Bewick’s wrens probably have more grey on their bellies; this one looks ruddy enough to be a Carolina wren.  (I just learned “Bewick’s” is pronounced like “Buicks.”)

Wrens stick around all winter now; they didn’t just over a decade ago.  This family has been with us for at least three years — two young this year successfully fledged.  By now it’s almost impossible to tell which are the young, which the parents.

Gulf fritillary on blue porterweed, Dallas, Texas - Ed Darrell photo

Gulf fritillary butterfly on blue porterweed — a few feet from the rose arbor where the wren posed, but months apart.

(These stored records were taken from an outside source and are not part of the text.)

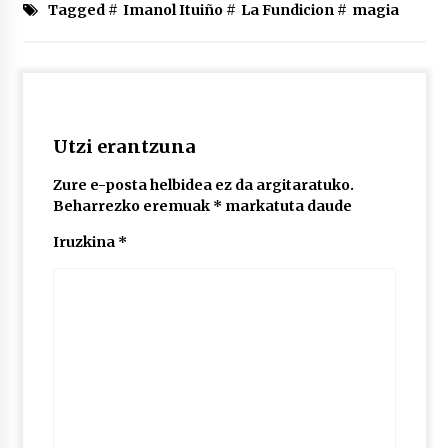
2026/07/03
Tagged #
Imanol Ituiño
#
La Fundicion
#
magia
MUSIBLA #297: Bide, Boards Of Canada, Somak,
Tiga, Twisted Teens, Underscores, Habia
2026/07/02
Utzi erantzuna
Zure e-posta helbidea ez da argitaratuko.
Beharrezko eremuak
*
markatuta daude
Iruzkina
*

Photo: Ed Darrell

On our patio we have a saga continuing with Gulf fritillary butterflies (Agraulis vanillae), their larva, and passion vine.  It seems our neighbors eradicated passion vine, so when the frits start moving north in the spring, they find our passion vines as the only ones in town.  The females go nuts laying eggs, and at some point we have a surplus of larva who denude the vines in a week.  Late hatching larva probably die off.

The butterfly books suggest that we cull the larva, but we don’t have the heart.  At some point in the spring the wrens wake up to the issue, and they cull the larva for us.  The vines recover, a new wave of frits hatch out, and the cycle begins again.  From June through September, the passion vine loses any leaves it puts out within 48 hours, usually.  But the wrens probably eat well.

The wrens seem never to perch where we can see them when they sing.  I suspect these little guys of having a much better voice than most wrens, but the great arpeggios I hear may be another bird, perhaps a warbler, that I just don’t know (good reason to go spend time at the local Dogwood Canyon Audubon Center, yes?).